Mrs. Hatter: "Where are we going to find a new housekeeper?" Mr. Hatter: "I'm going upstairs. Don't disturb me unless it's something really important." Damien: "It was that damn dog. He's always in the stairs." Eggzorcist: "I can take care of it." Mrs. Hatter: "Now you leave that dog alone. He's done nothing wrong."
Tommy: "Hello, Mrs. Hatter. This is officer Smith. He's assisting me in the investigation." Officer: "Nice to meet you, madam."
Eggzorcist and Damien enter from the stairs. Eggzorcist (whispering to Damien): "That guy is so short. I didn't know that midgets can become police officers nowadays."
Tommy: "...so you saw the housekeeper trip on that dog and fall down the stairs?" Eggzorcist and Damien: "Yes, that's right." Tommy: "Very well. There will of course be some formalities, but it should be quite straight-forward. This seems to be a clear case of accidental death."
Mrs. Hatter is interviewing a prospective new housekeeper. Hilda: "...as I explained, I have certain... I wouldn't say disabilities - maybe disadvantages - but I always find a way to solve any problems they may cause." Mrs. Hatter: "I need someone right away, so I'm ready to let you try, and we'll see how it goes. Maybe we should go to the kitchen, and I'll introduce you to the children." Hilda: "I'd like to meet them on my own, if it's OK."
Eggzorcist (whispering to Damien): "Look, another midget - and this one is one-eyed. What's going on here?" Hilda: "Hello. I'm your new housekeeper, starting from tomorrow." Damien: "Really? Mom sure was fast finding a replacement." Hilda: "Now, there are some things we need to discuss. I have heard about you two and I'll put this simply. You cause me any problems, and I'll make you regret you ever saw me. Got it? And don't think that I couldn't do it, just because I'm shorter than you. I can and I will, if I must."

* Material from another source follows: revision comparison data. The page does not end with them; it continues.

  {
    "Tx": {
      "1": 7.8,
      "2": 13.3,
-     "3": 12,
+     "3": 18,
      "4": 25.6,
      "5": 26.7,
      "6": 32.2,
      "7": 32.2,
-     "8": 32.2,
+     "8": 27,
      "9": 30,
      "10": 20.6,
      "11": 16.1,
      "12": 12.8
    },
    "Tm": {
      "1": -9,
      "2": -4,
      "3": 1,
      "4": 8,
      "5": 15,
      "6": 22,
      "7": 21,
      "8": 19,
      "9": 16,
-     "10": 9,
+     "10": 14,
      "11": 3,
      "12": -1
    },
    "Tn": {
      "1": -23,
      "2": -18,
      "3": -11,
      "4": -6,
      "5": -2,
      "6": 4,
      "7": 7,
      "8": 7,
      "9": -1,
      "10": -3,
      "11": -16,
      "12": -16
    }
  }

The next morning Hilda started work. There were some minor problems, but as she had said, she always found a way to handle the situation.

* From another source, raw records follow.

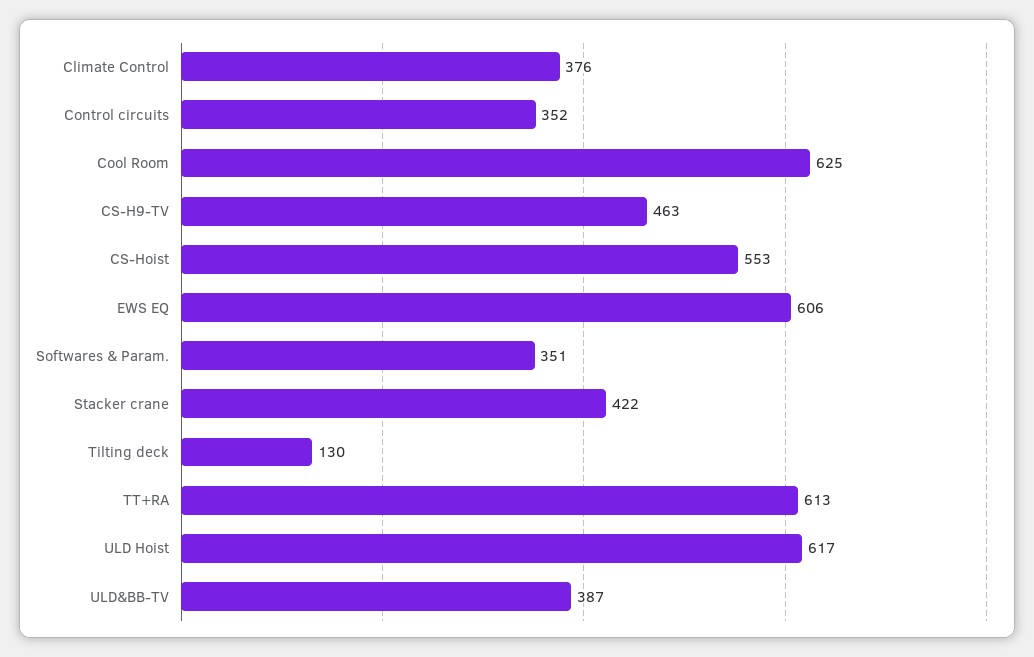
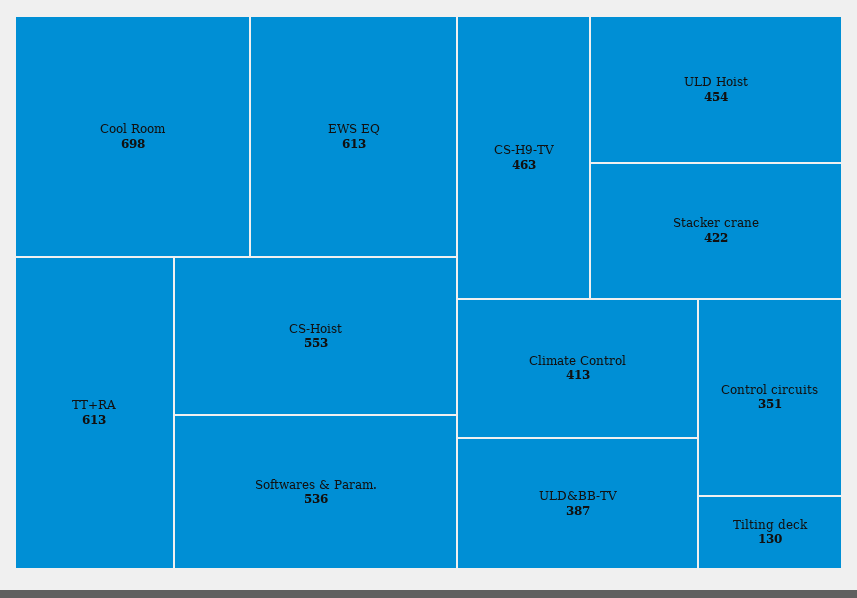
  {
-   "Climate Control": 376,
+   "Climate Control": 413,
-   "Control circuits": 352,
+   "Control circuits": 351,
-   "Cool Room": 625,
+   "Cool Room": 698,
    "CS-H9-TV": 463,
    "CS-Hoist": 553,
-   "EWS EQ": 606,
+   "EWS EQ": 613,
-   "Softwares & Param.": 351,
+   "Softwares & Param.": 536,
    "Stacker crane": 422,
    "Tilting deck": 130,
    "TT+RA": 613,
-   "ULD Hoist": 617,
+   "ULD Hoist": 454,
    "ULD&BB-TV": 387
  }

Mrs. Hatter: "Now what is this then?" Damien: "We're taking it upstairs. Dad got it..." Mrs. Hatter: "From an online auction. And it was cheap." Damien: "Yes, how did you guess? Oh, by the way, there's also a statue. It's in the kitchen. If you don't want it, we'll take it upstairs."
Mrs. Hatter: "I really don't understand. We don't have anything that valuable. Why do we need a safe?" Mr. Hatter: "For the guns. These are genuine antique, really nice." Mrs. Hatter: "Guns!? Are you mad?"
Mrs. Hatter: "I guess you know about the safe and the guns?" Eggzorcist: "Yes, Damien told me. And he said to keep my hands off, so you don't need to tell me that. Anyway, I found something a lot cooler in the back garden. Wanna see?" Mrs. Hatter: "As long as it's not dead."
Mrs. Hatter: "This is getting much too far!" Eggzorcist: "I was digging in the back garden and found this in the bushes, buried under a pile of rocks. It was in a metal box, wrapped in oil cloth, and it's not rusty at all. What a shame there were no ammo, so we can't try to see if it works." Mrs. Hatter: "It must be Pennywise's. He knew I prefer more silent methods, so he never brought any firearms in the house."